Адам был очень умен; иногда создавалось впечатление, будто он сознательно переживает все перипетии своей роли. Он как-то сразу проникся доверием к Гётцке и невзлюбил меня. (Обычно животные хорошо относятся ко мне.) В первые дни после его новоселья в «Межрабпоме» снимали сцену, в которой Фелиция пугается его грозно оскаленных зубов, в раздражении бьет и дразнит Адама. Эту сцену снимали несколько раз. Говорят, обезьяны злопамятны; во всяком случае, как я ни старалась, мне не удалось завоевать его симпатию, а Гётцке он обнимал за шею и гладил. Казалось, что он внимательно изучил сценарий…
Другой наш «живой реквизит» — саламандры, светлые и темные, — не пользовался успехом у окружающих.
— И зачем вам эти жабы? — удивлялась костюмерша.
Готические своды собора сменялись театральной ложей, исповедальня — шумным диспутом в актовом зале университета, скромная столовая в квартире профессора Цанге — ночным баром.
Простились с Бернгардом Гётцке — он уехал в Берлин. Съемки шли к концу.
Работа с Хмелевым, Гётцке, Комаровым, режиссерская помощь Рошаля останутся в моей памяти как моменты большой творческой радости.
Осенью того же года, когда я проездом была в Берлине, мне позвонили из «Прометеуса» и сказали, что требуется доснять некоторые кадры «Саламандры». Мы встретились с М. И. Доллером и проштудировали нужные куски сценария.
Я оделась и загримировалась в отеле, а затем мы поехали на выбранную ассистентом постановщика и оператором улицу в закрытой машине, там я пересела в открытую.
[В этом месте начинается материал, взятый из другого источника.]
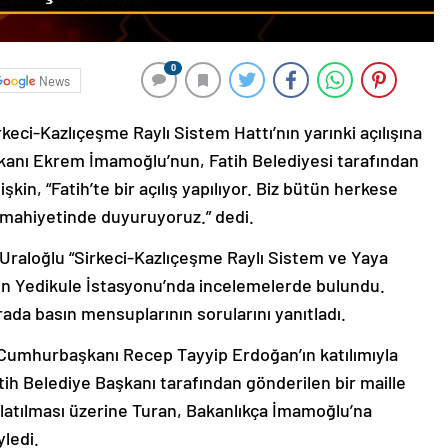
0
News
keci-Kazlıçeşme Raylı Sistem Hattı’nın yarınki açılışına
şkanı Ekrem İmamoğlu’nun, Fatih Belediyesi tarafından
şkin, “Fatih’te bir açılış yapılıyor. Biz bütün herkese
gi mahiyetinde duyuruyoruz.” dedi.
 Uraloğlu “Sirkeci-Kazlıçeşme Raylı Sistem ve Yaya
şkin Yedikule İstasyonu’nda incelemelerde bulundu.
ada basın mensuplarının sorularını yanıtladı.
umhurbaşkanı Recep Tayyip Erdoğan’ın katılımıyla
atih Belediye Başkanı tarafından gönderilen bir maille
ırlatılması üzerine Turan, Bakanlıkça İmamoğlu’na
ledi.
Я была в белом вечернем платье, без шляпы. Мне предстояло сыграть следующую сцену: утро после ночи, проведенной в обществе принца. Голова у Фелиции затуманена вином, впечатлениями истекшей бурной ночи; Фелиция одна возвращается в открытой машине по утренним светлым деловым улицам города. Она боится встречи с обманутым мужем; в ней заговорило чувство раскаяния, совесть. Внезапно она решает тут же отправиться в собор и исповедаться своему духовнику, патеру Бржезинскому (исповедь была уже давно заснята в павильоне «Межрабпома»).
Затем новые кадры; возвращаясь в машине домой, Фелиция обдумывает слова патера; он отпустил ей грех, сказал, что изменить безбожнику-мужу и полюбить верного сына церкви — угодное богу событие в жизни ревностной католички. Внезапно Фелиция слышит голоса мальчишек-газетчиков, выкрикивающих:
— Преступление профессора-безбожника Цанге!
— Профессор Цанге пойман с поличным!
Торопливо Фелиция покупает несколько газет и тут же в машине читает о мнимом преступлении своего мужа. Она переживает гнев, отчаяние и в то же время чувство освобождения от сознания своей вины. Газеты как бы подтверждают слова патера Бржезинского.